As a student, starting my freelance writing career has been a bumpy road but nevertheless one I have enjoyed hugely so far. Finding the opportunity to write about the things I am passionate about in collaboration with companies I love is hugely rewarding and something I would highly recommend to anyone interested in this career path. But what do freelance writers need to know to get off to a good start?
Due to the pace of the world we live in and the number of people in it, it is difficult to know where to begin looking for advice and tips when it comes to the field of freelance writing. The following 8 things all freelance writers should know, whether just starting off or having been in the business for years. It is these things which make the difference between a freelance writer and a successful freelance writer.
1. Stories will not come to you without effort
If you want to be a writer, then you need to start contacting companies and pitching your ideas. There will be equally as many rejections as there will be successes, so don’t get too downtrodden and give up if things don’t pick up initially.
The ebb and flow of work is an evergoing cycle, much like the tides. But if you keep up the effort to contact and communicate that you have ideas, you will manage to find the opportunity to share your story ideas over time. But this will definitely not be the case if you wait for those stories to come to you, because that doesn’t happen until you’re Christiane Amanpour and even then it is her who finds the stories, nobody else.
2. You need to keep up the practice
Write laps just like you would run them if you were training for the Olympics. According to the 10,000 hours practice rule, once you surpass this limit you are officially functioning at your best level and what are classed at ‘virtuoso’ level. Every hour you write is an hour closer to that goal.
Plus, if you keep up the practice even when you don’t have any freelance writing to work on, you’re giving yourself the natural advantage of speeding up everything from your typing time to how quickly you can come up with a headline. That practice is what will improve you overall when it comes to working on those important projects.
3. Proofreading is mandatory
Don’t be the person who submits their work only for it to be rife with mistakes that could have been easily spotted and fixed. This is an example of how to show a complete lack of professionalism when freelancing that could lose you further opportunities and even your piece being rejected on such grounds.
Proofread the way you would savour a really good piece of cake: Slowly and using every sense. If you’ve been staring at a screen for hours, give yourself a break and go back to it tomorrow. The more you proofread it before submission the better because you’ll definitely have given yourself the space to weed out all those errors.
4. You need to be your own editor
Linked with the proofreading, you can’t rely only on the editor on the other end of the communication, so act as your own editor throughout the writing process. To perform this role as well as writer, edit as you write. Think about where words have been overused, how they might be replaced, and always maintain a structural line.
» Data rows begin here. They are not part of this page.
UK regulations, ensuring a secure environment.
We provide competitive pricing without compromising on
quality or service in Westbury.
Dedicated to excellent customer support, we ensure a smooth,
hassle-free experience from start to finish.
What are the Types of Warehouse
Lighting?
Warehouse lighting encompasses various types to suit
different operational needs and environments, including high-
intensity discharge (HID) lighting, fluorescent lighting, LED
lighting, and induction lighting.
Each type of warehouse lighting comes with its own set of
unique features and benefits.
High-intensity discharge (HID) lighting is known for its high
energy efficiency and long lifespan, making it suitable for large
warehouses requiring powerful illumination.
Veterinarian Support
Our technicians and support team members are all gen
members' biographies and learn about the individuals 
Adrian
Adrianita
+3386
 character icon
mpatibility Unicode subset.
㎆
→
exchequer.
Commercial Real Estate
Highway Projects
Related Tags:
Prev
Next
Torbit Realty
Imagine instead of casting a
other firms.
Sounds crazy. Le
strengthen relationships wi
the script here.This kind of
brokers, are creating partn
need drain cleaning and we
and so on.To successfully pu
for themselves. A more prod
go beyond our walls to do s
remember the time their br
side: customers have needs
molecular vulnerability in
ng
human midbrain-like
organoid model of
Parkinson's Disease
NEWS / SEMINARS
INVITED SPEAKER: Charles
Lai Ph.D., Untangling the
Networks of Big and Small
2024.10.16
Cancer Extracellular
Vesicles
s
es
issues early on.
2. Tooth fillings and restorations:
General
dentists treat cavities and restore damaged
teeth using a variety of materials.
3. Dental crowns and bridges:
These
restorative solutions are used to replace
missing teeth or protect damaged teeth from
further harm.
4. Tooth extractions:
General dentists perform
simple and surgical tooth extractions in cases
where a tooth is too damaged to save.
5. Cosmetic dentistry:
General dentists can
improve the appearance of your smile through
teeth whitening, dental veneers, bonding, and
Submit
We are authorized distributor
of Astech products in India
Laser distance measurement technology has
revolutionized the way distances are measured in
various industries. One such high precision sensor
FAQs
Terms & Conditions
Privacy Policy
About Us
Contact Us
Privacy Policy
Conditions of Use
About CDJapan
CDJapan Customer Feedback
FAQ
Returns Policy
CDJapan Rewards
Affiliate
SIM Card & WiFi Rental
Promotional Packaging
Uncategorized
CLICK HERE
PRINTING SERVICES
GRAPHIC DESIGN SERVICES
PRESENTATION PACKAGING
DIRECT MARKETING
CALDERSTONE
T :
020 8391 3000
5. Reading will improve your own level of writing
Just as writing laps aids the strength of your written voice, so too does reading. The more eclectically you read, the more your mind will adjust to different tones and settings, placing you amidst a thousand scenarios you would never otherwise encounter. For freelance writers especially, this is a valuable way of learning when you no longer have teachers and lessons around.
Plus not only is reading an excellent resource for your writing, it’s even better for your mind in general. Studies show that just 30 minutes of reading a day can decrease your stress levels by a landslide in everything from the physical effect of stress hormones to how you perform under pressure.
6. Mind maps aren’t just for the classroom
Colour coding is fun and allows you to tap into that creativity you have bottled up. Unleash it with some paper and pens, write down all of your ideas and let yourself be messy before everything needs to be organised again.
If you are freelancing and need to come up with some ideas fast, especially if you are suffering from writer’s block, this is a sure fire way to find a good starting point.
7. Keep your information organised
When you are a freelance writer, all of your work is down to you so losing things can be detrimental to both your income and future opportunities. File everything, print screen everything and in general, keep everything!
This might sound excessive but the case stands that, if you have an important document folder and know where everything is, you know where everything is and that’s the end of it. It saves a lot of effort and stress to keep things as organised as you possibly can.
8. Getting an early start is the way to go
And finally, all freelance writers should value the word ‘early’ above all others. It dominates the hierarchy of advice vocabulary because it is the key to pacing yourself, getting things done to a high standard and being able to stay calm. Starting early means that you are free of a lot of the pressures that come with rushing and mind blanks.
Be your own boss, your own teacher, your own person. Starting early means giving yourself the respect and care to work to your best, so don’t miss out on the opportunity to really fulfill what potential you have inside of you. This is definitely something all freelance writers should know.